A quel punto non dissi più niente, ma piangevo disperatamente, non tanto per le botte che mi aveva dato la signora o per paura del resto che mi avrebbe dato, ma soprattutto perché venivo trattata da bugiarda. Questo feriva molto la mia sensibilità.
Il termine “rugnosa” usato dal signor Angelo mi feriva perché noi della famiglia Cipolla, eravamo poveri, ma mai nessuno mi aveva detto quella parola.
Al ricordo di quell’incidente mi venne un nodo alla gola e dovetti interrompere il mio racconto. Quando mi ripresi la dottoressa mi chiese se in famiglia mi avevano fatto pesare la morte di Graziella. Le dissi che non ricordavo niente riguardo alla disgrazia e che non avevo mai sentito accuse contro di me, la dottoressa mi spiegò che io stessa, inconsciamente, mi ero inculcato un senso di colpa e per questa ragione sopportavo tutte le angherie e frustrazioni interpretando come una reazione dei miei genitori il loro negarmi amore e calore per castigarmi.
Mi emozionarono le parole della dottoressa che poi mi disse: “Basta così per questa mattina, ci rivediamo domani alla stessa ora”. Mi congedò con un bel sorriso e una stretta di mano molto calorosa.

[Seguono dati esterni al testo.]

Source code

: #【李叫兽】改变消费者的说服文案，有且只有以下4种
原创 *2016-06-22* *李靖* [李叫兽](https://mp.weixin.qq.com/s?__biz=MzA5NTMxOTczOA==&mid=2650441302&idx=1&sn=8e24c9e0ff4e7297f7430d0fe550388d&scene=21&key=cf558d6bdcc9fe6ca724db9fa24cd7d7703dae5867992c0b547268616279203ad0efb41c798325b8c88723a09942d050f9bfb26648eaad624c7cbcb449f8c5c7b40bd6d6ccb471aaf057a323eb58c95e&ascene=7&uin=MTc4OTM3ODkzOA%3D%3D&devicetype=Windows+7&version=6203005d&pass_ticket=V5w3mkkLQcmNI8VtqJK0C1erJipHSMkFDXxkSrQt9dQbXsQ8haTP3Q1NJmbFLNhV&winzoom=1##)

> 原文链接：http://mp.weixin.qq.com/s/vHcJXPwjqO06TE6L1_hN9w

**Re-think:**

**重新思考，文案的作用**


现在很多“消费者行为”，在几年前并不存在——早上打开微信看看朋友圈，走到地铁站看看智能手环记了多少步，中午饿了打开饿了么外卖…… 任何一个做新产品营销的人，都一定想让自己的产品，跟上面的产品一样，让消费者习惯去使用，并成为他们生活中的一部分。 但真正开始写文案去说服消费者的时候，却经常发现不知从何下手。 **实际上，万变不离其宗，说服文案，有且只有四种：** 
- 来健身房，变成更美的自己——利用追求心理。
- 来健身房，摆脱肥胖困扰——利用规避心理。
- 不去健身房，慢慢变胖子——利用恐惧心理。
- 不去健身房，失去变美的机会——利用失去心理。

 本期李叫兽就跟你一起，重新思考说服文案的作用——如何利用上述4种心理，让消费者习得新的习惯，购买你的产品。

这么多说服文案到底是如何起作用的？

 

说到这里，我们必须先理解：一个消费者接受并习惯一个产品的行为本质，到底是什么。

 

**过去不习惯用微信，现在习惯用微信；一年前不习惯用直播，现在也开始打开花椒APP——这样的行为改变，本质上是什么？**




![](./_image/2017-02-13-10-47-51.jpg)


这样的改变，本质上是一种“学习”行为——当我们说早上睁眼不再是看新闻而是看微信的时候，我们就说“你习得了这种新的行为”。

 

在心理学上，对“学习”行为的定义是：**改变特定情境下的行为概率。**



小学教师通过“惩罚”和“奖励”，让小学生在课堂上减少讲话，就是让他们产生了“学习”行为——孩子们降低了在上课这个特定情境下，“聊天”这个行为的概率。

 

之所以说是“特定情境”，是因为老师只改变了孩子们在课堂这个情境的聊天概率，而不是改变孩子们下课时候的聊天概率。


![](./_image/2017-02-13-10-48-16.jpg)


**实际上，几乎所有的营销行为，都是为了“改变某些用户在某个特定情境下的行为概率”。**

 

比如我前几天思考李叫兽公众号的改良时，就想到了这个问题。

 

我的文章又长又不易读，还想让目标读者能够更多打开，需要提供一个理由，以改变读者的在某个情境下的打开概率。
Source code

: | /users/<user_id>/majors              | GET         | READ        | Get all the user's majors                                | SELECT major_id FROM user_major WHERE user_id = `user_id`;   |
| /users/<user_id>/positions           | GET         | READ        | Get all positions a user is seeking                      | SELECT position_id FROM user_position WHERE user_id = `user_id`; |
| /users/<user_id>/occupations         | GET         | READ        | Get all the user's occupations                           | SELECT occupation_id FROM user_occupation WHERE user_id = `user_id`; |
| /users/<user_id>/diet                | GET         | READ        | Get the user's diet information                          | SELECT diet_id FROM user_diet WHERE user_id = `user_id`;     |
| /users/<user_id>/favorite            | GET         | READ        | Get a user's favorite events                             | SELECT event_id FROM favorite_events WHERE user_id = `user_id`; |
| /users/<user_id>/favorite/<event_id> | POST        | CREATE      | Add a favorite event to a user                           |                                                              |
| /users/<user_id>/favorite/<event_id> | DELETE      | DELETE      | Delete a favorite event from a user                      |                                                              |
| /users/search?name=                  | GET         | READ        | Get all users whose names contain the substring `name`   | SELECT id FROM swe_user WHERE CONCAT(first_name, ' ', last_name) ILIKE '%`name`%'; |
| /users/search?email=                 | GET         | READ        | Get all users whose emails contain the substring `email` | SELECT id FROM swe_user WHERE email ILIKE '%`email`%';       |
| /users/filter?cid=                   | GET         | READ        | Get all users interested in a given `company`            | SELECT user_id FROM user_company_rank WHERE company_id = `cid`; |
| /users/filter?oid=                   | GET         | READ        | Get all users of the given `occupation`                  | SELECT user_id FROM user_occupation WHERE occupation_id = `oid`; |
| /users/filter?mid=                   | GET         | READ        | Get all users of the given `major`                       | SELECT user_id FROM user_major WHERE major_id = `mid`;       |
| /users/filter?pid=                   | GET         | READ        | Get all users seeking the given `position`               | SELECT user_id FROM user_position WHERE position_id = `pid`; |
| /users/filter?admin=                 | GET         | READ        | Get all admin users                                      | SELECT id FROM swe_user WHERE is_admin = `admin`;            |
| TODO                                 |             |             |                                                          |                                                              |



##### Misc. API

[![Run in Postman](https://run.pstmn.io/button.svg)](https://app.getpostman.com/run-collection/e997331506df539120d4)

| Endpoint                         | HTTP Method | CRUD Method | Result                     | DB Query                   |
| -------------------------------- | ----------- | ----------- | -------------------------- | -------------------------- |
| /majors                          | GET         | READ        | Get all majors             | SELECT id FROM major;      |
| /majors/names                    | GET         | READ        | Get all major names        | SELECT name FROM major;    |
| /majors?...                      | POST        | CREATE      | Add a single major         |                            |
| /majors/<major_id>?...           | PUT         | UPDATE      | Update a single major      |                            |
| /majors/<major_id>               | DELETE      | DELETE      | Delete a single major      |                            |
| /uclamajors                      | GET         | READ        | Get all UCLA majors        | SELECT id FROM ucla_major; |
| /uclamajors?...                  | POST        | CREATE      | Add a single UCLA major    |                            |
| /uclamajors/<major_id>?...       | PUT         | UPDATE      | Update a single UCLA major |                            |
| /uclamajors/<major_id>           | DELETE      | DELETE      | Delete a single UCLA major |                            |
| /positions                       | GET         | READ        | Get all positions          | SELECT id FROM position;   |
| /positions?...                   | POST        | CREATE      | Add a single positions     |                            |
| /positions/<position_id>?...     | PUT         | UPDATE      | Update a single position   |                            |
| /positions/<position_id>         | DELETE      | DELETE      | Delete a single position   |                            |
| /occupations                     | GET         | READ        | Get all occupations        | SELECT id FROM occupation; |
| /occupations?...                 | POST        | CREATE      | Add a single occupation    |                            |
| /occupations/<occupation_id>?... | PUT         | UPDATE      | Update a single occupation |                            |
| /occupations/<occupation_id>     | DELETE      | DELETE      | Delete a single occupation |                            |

Ritornai come al solito in camera. Però, siccome era una giornata molto grigia, piovosa e nebbiosa, ed era mancata la luce non potei salire con l’ascensore e dovetti fare le scale a piedi. Questo sforzo mi provocò una crisi di asma. Gli infermieri chiamarono il dottore che mi praticò una puntura e mi diede delle gocce. Dopo un po’ mi sentii meglio però non mangiai niente. Finalmente quel giorno passò. Il giorno dopo era di nuovo chiaro, c’era un bel sole e alcuni pazienti si prendevano la prima tintarella. Io andai al solito colloquio che per me era diventato più importante.
Al solito la dottoressa volle sapere come avevo trascorso il resto della giornata e poi mi chiese di riprendere il mio racconto.
Ricordai che venne il primo Natale dell’anno in cui fui portata signora Anna. Lo trascorsi a casa mia felice di quel ritorno, anche se breve. Vedevo i preparativi per la grande festa che, anche se poveri, si facevano.
La sera di Natale vennero Maria con Nino ed erano contenti di rivedermi e questo a me fece molto piacere. Si giocava a sette e mezzo, io mi divertivo, però notavo che in noi c’era qualcosa che non andava, come se tra loro e me ci fosse una barriera, solo che non capivo ancora la ragione. Comunque assaporavo quei giorni con gioia, e raccontavo tutto di me, bene e male, dicendo che non stavo bene dalla “signora”, che mi dava botte e mi faceva rimproveri continui. I miei mi risponde-vano: “Forse è per insegnarti e poi mangi anche bene”. “Non è vero, che mangio bene mi danno il latte con l’acqua e poco zucchero. Io la vedo quando la signora, diluisce il latte in scatola, (c’era solo il latte in scatola) e mette più acqua che latte!” Ma loro non capivano o non mi credevano, o meglio, forse non mi sapevo spiegare abbastanza bene. Così mi accorsi che non prendevano sul serio quello che io raccontavo. Quei pochi giorni li trascorsi giocando con l’unica bambolina che avevo e con le pentoline che mi avevano fatto trovare.